Pourquoi acceptent-ils de participer à des essais cliniques ?
Qu’ils soient malades ou en bonne santé, des volontaires participent à des études scientifiques et essais cliniques. Ils expliquent souvent leur motivation, qui peut être altruiste ou liée à l’espoir d’une meilleure prise en charge.
Des exemples de volontaires
Bénédicte, une femme de 65 ans d’Avignon, a participé à trois essais depuis qu’elle a été diagnostiquée d’un cancer du sein HER2 positif. Après la chirurgie, elle a suivi chimiothérapie et hormonothérapie. Son oncologue lui a proposé de participer à un premier essai pour détecter une rechute dans le sang. Deux ans plus tard, son cancer est réapparu, résistante aux traitements. Elle a alors intégré un nouvel essai pour étudier cette résistance, mais celui-ci n’a pas donné les résultats espérés. Elle a finalement repris la chimiothérapie.
Elle indique qu’elle a accepté de participer « pour faire avancer la recherche contre le cancer » et non seulement pour se soigner elle-même.
Le rôle des essais cliniques dans la médecine
Un essai clinique est une étude menée sur l’être humain pour tester la sécurité, la tolérance et l’efficacité d’un traitement ou d’une stratégie thérapeutique. Selon l’Assistance publique-Hôpitaux de Paris, c’est une étape essentielle dans le progrès médical.
Ces études se déroulent en quatre phases, de la phase 1, qui teste la toxicité d’un médicament, à la phase 4, qui évalue son utilisation à long terme en conditions réelles.
La nécessité de volontaires
Recruter des volontaires est crucial. Certains sont des personnes en bonne santé, d’autres, comme Bénédicte, souffrent de la maladie en question. En France, il n’y a pas de statistiques officielles sur le nombre total de participants, mais en 2023, environ 64 200 patients ont été inclus dans des essais en cancérologie.
Le témoignage de Stella
Stella, 55 ans, de Cavaillon, a été diagnostiquée d’un cancer du sein triple négatif début 2025. Elle a accepté de participer à une étude pour tester un nouveau médicament, même si elle n’a pas la certitude de recevoir ce traitement. Elle souligne que l’étude lui a permis d’avoir un suivi médical renforcé et une prise en charge attentive.

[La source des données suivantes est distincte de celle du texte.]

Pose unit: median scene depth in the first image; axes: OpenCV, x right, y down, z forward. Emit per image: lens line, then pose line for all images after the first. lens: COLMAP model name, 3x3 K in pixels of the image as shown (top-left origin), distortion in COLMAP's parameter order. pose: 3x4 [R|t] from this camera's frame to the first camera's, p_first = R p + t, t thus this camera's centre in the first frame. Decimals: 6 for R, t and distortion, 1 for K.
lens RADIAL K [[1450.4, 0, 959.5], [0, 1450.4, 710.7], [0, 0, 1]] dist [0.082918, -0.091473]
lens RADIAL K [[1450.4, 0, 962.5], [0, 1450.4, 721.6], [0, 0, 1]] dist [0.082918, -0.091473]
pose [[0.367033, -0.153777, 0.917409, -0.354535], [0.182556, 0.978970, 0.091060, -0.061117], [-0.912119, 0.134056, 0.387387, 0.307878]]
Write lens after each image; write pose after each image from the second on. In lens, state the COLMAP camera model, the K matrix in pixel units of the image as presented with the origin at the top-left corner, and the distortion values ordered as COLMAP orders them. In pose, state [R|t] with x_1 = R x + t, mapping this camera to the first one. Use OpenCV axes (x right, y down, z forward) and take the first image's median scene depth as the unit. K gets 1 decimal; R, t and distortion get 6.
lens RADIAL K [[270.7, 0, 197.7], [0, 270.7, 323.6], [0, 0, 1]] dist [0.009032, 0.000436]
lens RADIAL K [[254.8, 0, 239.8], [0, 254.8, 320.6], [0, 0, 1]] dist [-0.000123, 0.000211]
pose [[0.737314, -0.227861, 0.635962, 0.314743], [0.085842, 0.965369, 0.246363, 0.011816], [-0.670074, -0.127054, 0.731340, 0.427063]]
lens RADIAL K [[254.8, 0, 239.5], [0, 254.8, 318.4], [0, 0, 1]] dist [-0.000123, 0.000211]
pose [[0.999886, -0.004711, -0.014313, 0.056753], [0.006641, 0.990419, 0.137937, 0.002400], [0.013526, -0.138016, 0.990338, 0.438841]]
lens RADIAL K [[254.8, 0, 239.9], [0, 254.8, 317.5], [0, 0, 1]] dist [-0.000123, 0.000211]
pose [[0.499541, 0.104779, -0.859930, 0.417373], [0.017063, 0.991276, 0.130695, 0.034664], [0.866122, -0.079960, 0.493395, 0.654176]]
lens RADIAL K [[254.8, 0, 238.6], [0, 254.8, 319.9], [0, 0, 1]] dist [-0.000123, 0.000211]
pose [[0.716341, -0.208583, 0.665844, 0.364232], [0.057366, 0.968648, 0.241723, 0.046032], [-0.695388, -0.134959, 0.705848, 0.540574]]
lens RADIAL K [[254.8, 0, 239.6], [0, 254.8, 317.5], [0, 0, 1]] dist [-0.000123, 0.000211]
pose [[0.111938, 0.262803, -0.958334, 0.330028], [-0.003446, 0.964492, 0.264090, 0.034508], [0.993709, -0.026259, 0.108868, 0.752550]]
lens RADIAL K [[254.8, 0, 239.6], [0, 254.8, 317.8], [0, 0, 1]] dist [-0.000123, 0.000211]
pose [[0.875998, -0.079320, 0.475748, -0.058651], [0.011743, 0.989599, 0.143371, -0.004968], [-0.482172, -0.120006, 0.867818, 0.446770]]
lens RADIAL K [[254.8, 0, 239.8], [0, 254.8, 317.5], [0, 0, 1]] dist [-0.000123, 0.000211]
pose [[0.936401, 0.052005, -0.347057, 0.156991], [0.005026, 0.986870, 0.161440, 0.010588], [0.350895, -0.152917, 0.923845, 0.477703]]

Elle raconte que lors de ses consultations, elle a été reçue rapidement et que tout le personnel prenait soin d’elle, ce qui lui a apporté un confort appréciable dans cette période difficile.
Les volontaires sains et leur motivation
Il est souvent plus difficile de recruter des personnes en bonne santé, car elles n’ont pas d’espoir thérapeutique immédiat. Cependant, la loi en France prévoit une indemnisation pour leur temps, plafonnée à 6000 euros par an. Par exemple, Marie, 26 ans, a reçu 875 euros pour avoir testé un nouveau médicament dans le cadre d’un essai de phase 1 visant à lutter contre des pneumonies résistantes aux antibiotiques. Elle explique qu’elle a voulu voir comment se développe un traitement, en partie pour ses études de médecine.
Marie affirme qu’elle aurait accepté de participer à nouveau, si c’était à refaire.
Les études épidémiologiques et le rôle citoyen
Lydie, 80 ans, retraitée, participe depuis 36 ans à la cohorte E3N, une étude sur les facteurs de risque du cancer du sein et du colorectal. Elle répond à des questionnaires réguliers sur son mode de vie, sa santé, ses traitements hormonaux, etc. Elle considère cette participation comme un « geste citoyen » pour contribuer à la recherche future.
Elle souligne que, même si les résultats ne lui profiteront pas directement, elle estime qu’il est important d’aider les générations à venir.
Engagement pour la santé publique
Gaëlle, 44 ans, participe également à la cohorte E3N-Générations, qui inclut ses proches. Elle a récemment participé au projet Brouhaha, qui étudie l’impact du bruit sur la santé. Pendant une semaine, elle a porté divers capteurs pour mesurer son environnement sonore, sa glycémie, sa tension, et a pris des auto-prélèvements sanguins. Elle trouve cette expérience à la fois contraignante et amusante, car elle se sent utile à la recherche.
Une participation citoyenne essentielle
Ni Gaëlle ni Lydie n’ont été rémunérées pour leur participation, qu’elles considèrent comme un acte citoyen. Leur engagement contribue à faire avancer la science et à améliorer la santé publique.